The tech industry's claims that artificial intelligence can help mitigate climate change have been met with skepticism by experts, who argue that these assertions are often based on flawed assumptions and a lack of concrete evidence. According to a recent report, the industry's tactics can be seen as "diversionary" and amount to "greenwashing," as they conflate traditional artificial intelligence with energy-hungry technologies such as generative AI and large language models.
The report, commissioned by nonprofits including Beyond Fossil Fuels and Climate Action Against Disinformation, analyzed 154 statements from tech companies and found that most claims about AI's climate benefits referred to machine learning, rather than the energy-intensive technologies driving the sector's growth. Ketan Joshi, an energy analyst and author of the report, likened the industry's approach to fossil fuel companies advertising their modest investments in solar panels and overstating the potential of carbon capture.
Joshi's report argues that the tech industry has misleadingly presented climate solutions and carbon pollution as a package deal by "muddling" types of AI. This has led to a lack of transparency and accountability, with most claims lacking evidence or relying on weak forms of evidence that have not been independently verified. As Sasha Luccioni, AI and climate lead at Hugging Face, noted, "When we talk about AI that's relatively bad for the planet, it's mostly generative AI and large language models."
The Problem with Green Claims
The analysis found that only 26% of green claims cited published academic research, while 36% did not cite evidence at all. One of the earliest examples identified in the report was a widespread claim that AI could help mitigate 5-10% of global greenhouse gas emissions by 2030. However, this figure, which Google repeated as recently as April last year, came from a report it commissioned from BCG, a consulting firm, which cited a blog post it wrote in 2021 that attributed the figure to its "experience with clients."

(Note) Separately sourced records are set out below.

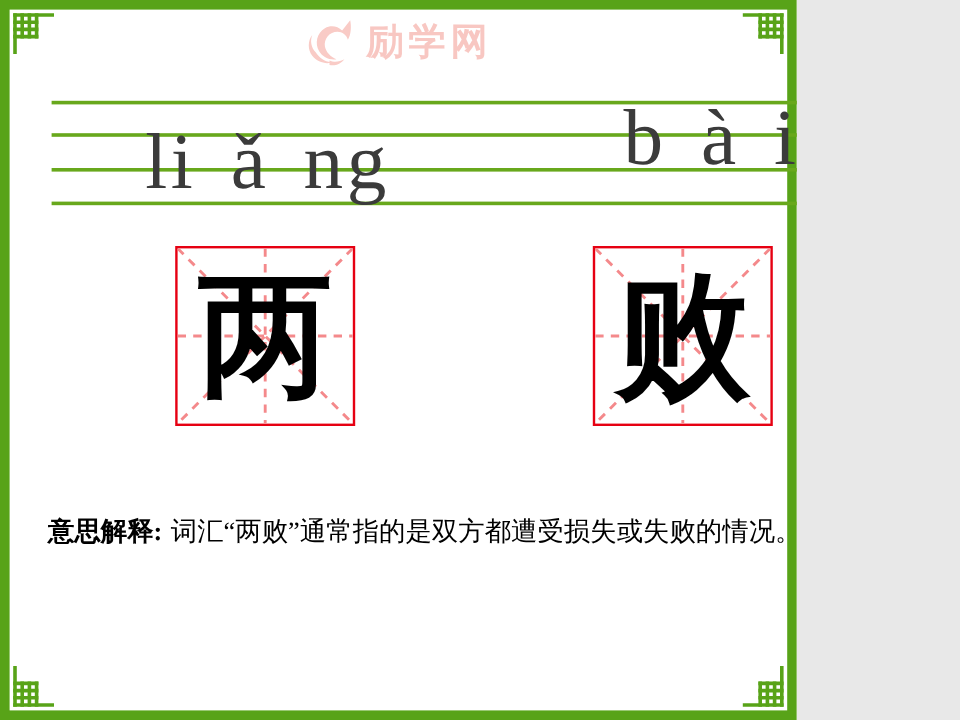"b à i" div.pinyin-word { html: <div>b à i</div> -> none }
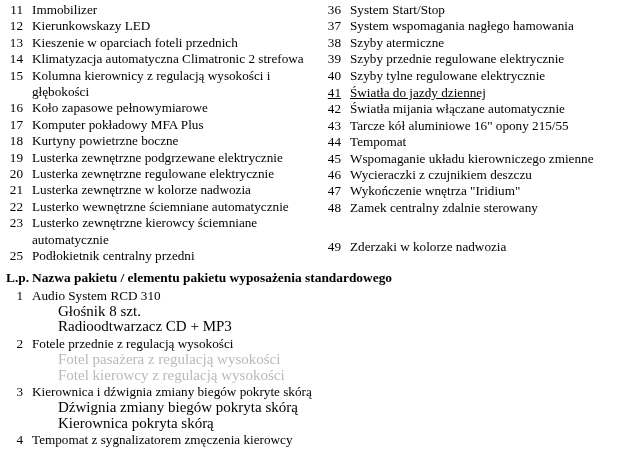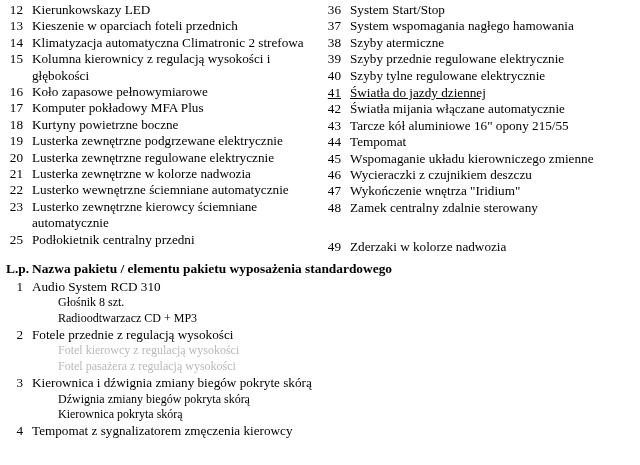"11" div.row { html: none -> <div> <span>11</span> <span>Immobilizer</span> </div> }
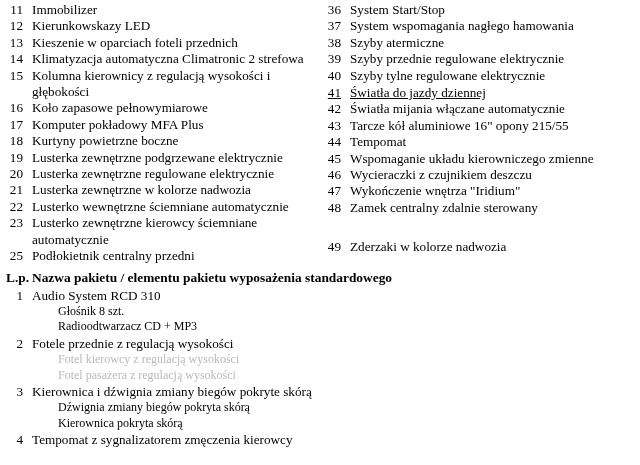"Głośnik 8 szt." .sub { font-size: 12px -> 15px }
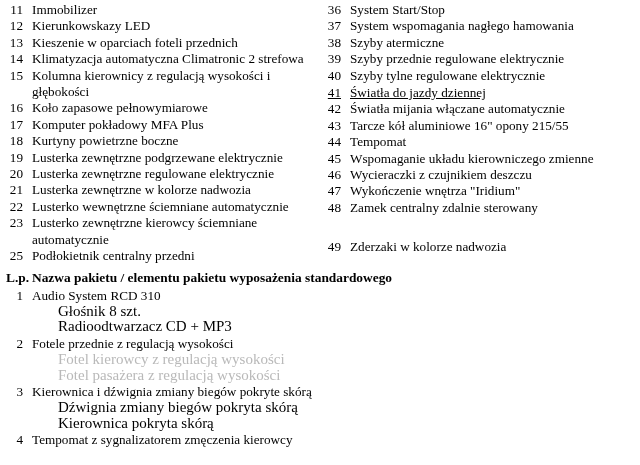"Fotel kierowcy z regulacją wysokości" div.sub { order: before "Fotel pasażera z regulacją wysokości" -> after "Fotel pasażera z regulacją wysokości" }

Datacentres, which consume just 1% of the world's electricity, are projected to account for at least 20% of the rich world's growth in electricity demand to the end of the decade, according to the IEA. The energy consumption of complex functions such as video generation and deep research has troubled some energy researchers, who are concerned about the speed and scale of its growth. As Joshi noted, "The false coupling of a big problem and a small solution serves as a distraction from the very preventable harms being done through unrestricted datacentre expansion."
Expert Analysis
Luccioni, who has pushed the industry to be more transparent about its carbon footprint, said that the report added nuance to a debate that often lumped very different applications together. "When we talk about AI that's 'good' for the planet, it's often predictive models, extractive models, or old-school AI models," she noted. However, even traditional AI's green claims tended to rely on weak forms of evidence that had not been independently verified.
A spokesperson for Google said that the company's estimated emissions reductions were based on a robust substantiation process grounded in the best available science. However, Microsoft declined to comment, and the IEA did not respond to requests for comment. As Joshi argued, the discourse around AI's climate benefits needs to be "brought back to reality," and the industry must be held accountable for its claims and actions.
The Way Forward
The report's findings highlight the need for greater transparency and accountability in the tech industry's climate claims. As the world grapples with the challenges of climate change, it is essential to separate fact from fiction and to ensure that the industry's assertions are based on concrete evidence. By doing so, we can work towards a more sustainable future, one that is grounded in reality rather than greenwashing tactics.